Siu Han, Taipei; Kevin Wang, DIGITIMES Asia 0

Credit: DIGITIMES

The frenzy surrounding the launch of Black Myth: Wukong, China's first AAA game to find success in the global market, has spurred speculation of a ripple effect going into the traditional peak season for hardware sales.

After a sluggish market performance in the first half of 2024 due to memory makers steadily increasing prices, the supply chain is anticipating the new game to drive a wave of device replacements and upgrades into the traditional third and fourth-quarter peak seasons. However, it may be too premature for suppliers to pin their hopes for sales of devices equipped with 16GB or more of RAM on this one hit.

According to supply chain sources, even though Black Myth: Wukong has sold more than 1.2 million copies in its first week, there have been no reports of gamers being bogged down by insufficient memory on the Steam platform. It remains to be seen whether this will drive hardware sales in an already cautious consumer market.

Testing has shown that the game will not launch on PCs with 6GB or less of RAM, and although performance is best on machines with more than 16GB of dual-channel memory, 8GB of RAM still yields acceptable results. As industry experts note, most notebooks and desktop PCs on the market come with at least 8GB of RAM as standard.

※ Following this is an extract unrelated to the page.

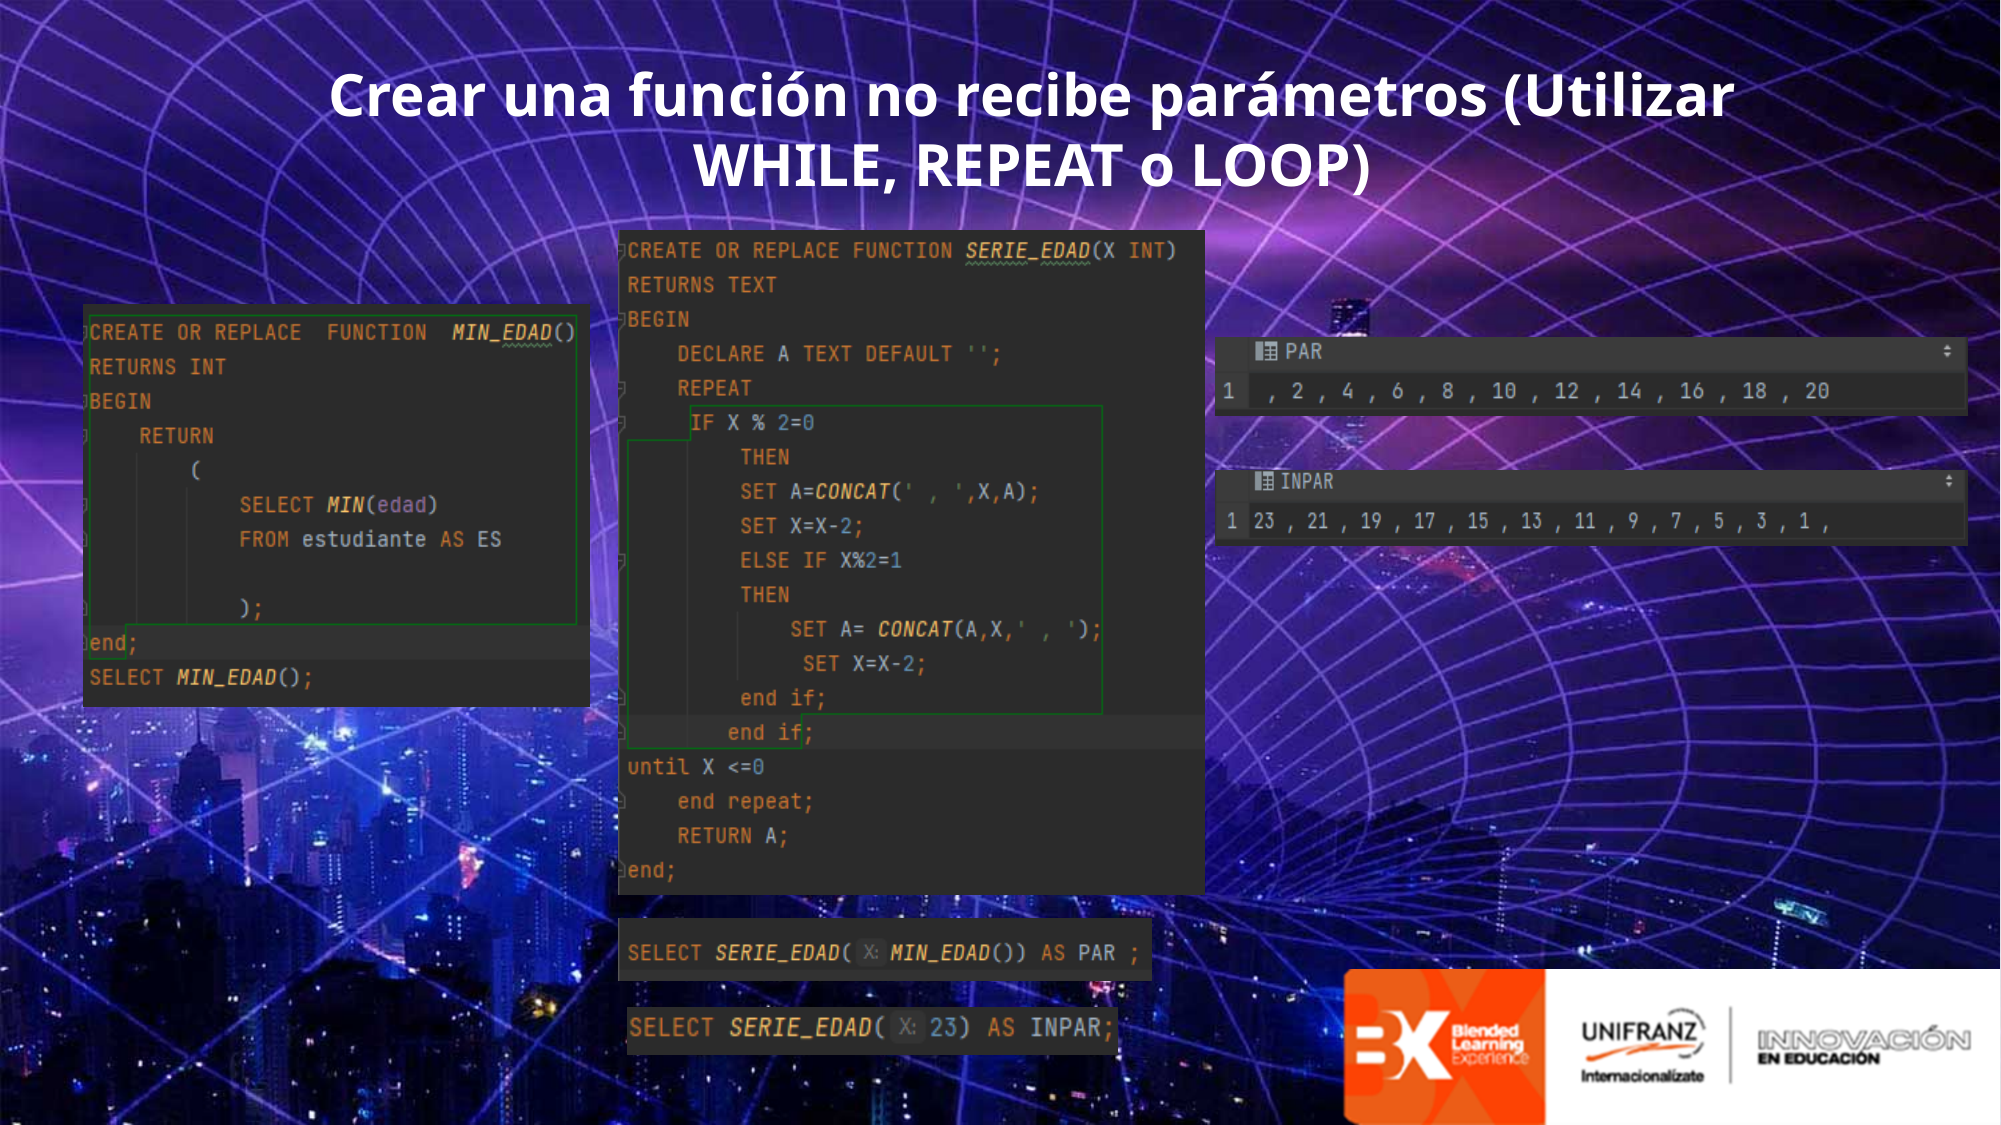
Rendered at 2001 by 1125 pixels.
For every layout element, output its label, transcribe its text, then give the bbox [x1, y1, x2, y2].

picture [0, 0, 2001, 1125]
text_box Crear una función no recibe parámetros (Utilizar WHILE, REPEAT o LOOP) [289, 50, 1775, 205]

Mid-range graphics cards are usually equipped with 6GB of dedicated video RAM, and mainstream graphics cards all have 8GB or above. Since the game primarily relies on graphics card performance, even PCs equipped with DDR4 RAM will have little issue if graphics specs are decent.

By comparison, the growth in SSD sales has far outpaced that of DRAM modules, driven in part by upgrade demand from older SATA drives to high-speed PCIe drives. In addition, SSDs have an inherent life span due to limited write cycles, and thus there will always be a basic demand for SSD replacements. In contrast, DRAM modules rarely fail, and growth in this sector during the past decade has mainly been an increase from 8GB to 16GB of RAM as standard on computers.

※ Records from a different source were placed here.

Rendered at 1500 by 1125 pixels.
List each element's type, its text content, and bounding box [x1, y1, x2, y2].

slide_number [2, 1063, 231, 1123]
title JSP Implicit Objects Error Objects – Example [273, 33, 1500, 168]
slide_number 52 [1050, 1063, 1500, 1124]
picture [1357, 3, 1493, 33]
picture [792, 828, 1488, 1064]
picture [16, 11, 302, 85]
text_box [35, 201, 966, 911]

Memory makers aim to capitalize on gaming trend

Even though the end-user market for memory has been sluggish, intense marketing in the gaming scene has indeed drawn attention to memory specs, just as the Chinese consumer market is prepping up for the annual Singles' Day promotion in November. Furthermore, patriotic fervor among non-gamers may drive a short-term surge, as well as a wave of other Chinese companies producing similar games aiming to cash in on the fad.

In light of this, the memory industry is hoping to ride the wave to increase sales for the second half of 2024 and draw in momentum for further upgrades in the long term. The supply chain projects continued momentum in the fourth quarter for AI PCs and smartphones, which will boost performance for the second half of the year as shipments in the overall consumer market improve.

Although memory contract prices have already seen major increases, DRAM and NAND flash prices will continue to rise in the second half of 2024, with double-digit increases in the third quarter. During the fourth quarter, NAND flash prices will rise at a slower pace, but DRAM prices may still see hikes in the high single digits.